Chart analysis data
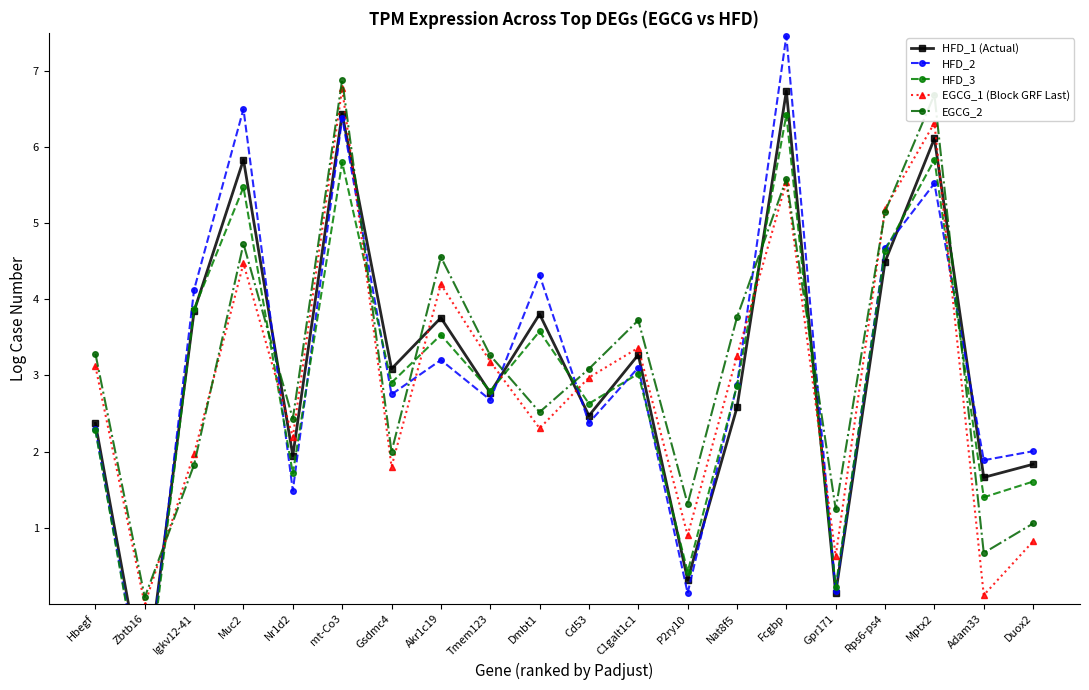

What is the greatest value displayed?

7.5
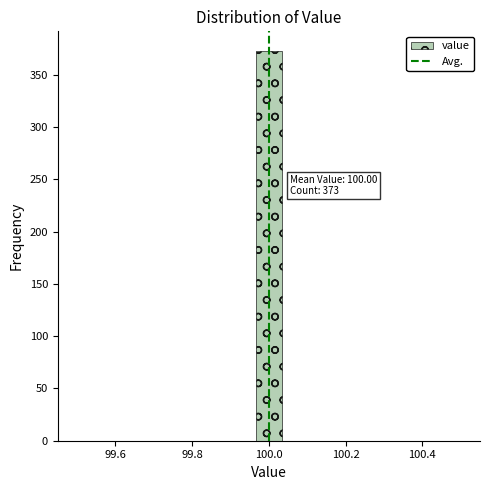

Read against the x-axis, roughly where is the centre of the tallest bar?

100.00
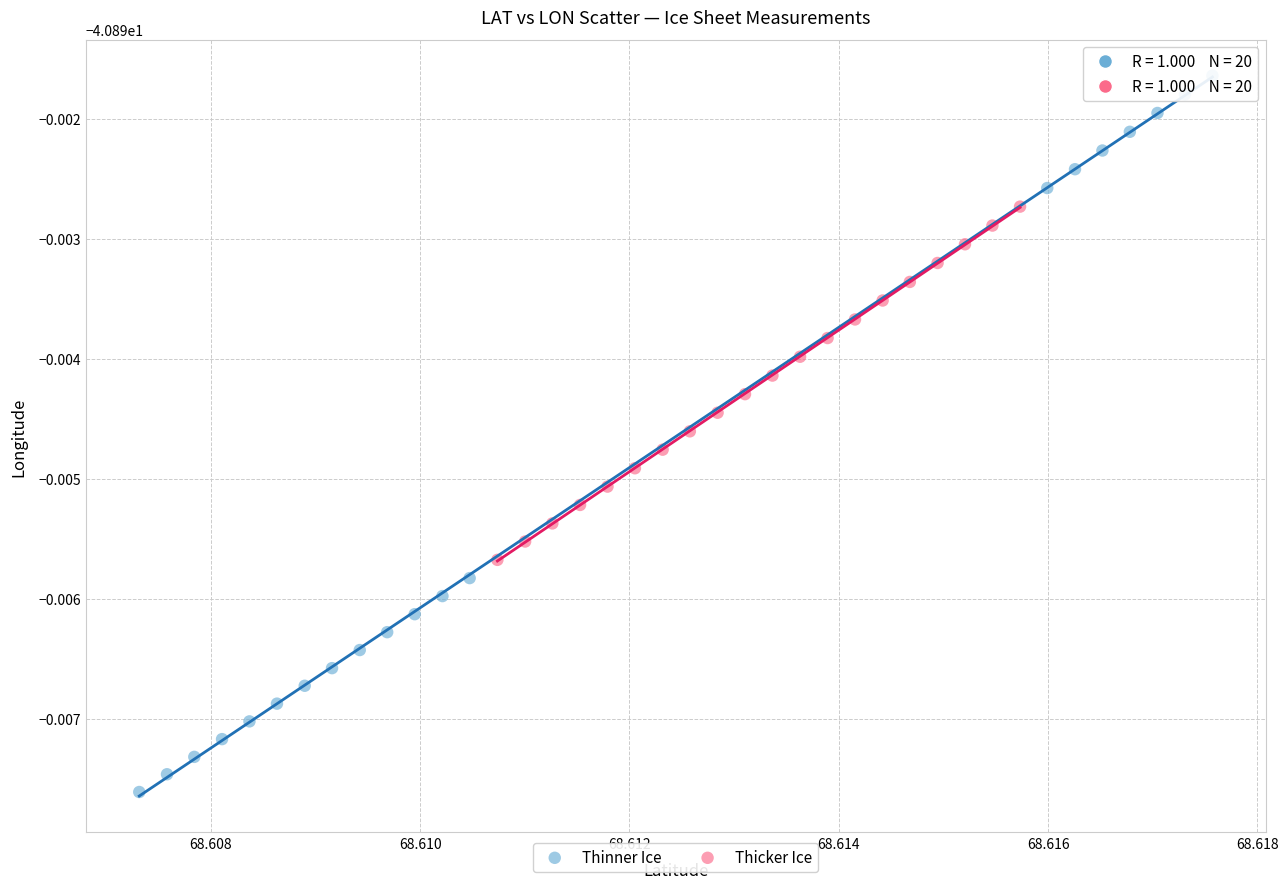

Which series reaches the maximum Y coordinate?

Thinner Ice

_What to produce_. Report every line of the records that contains the string "tallest". Case counts.

_Solution for this problem_.
Read against the x-axis, roughly where is the centre of the tallest bar?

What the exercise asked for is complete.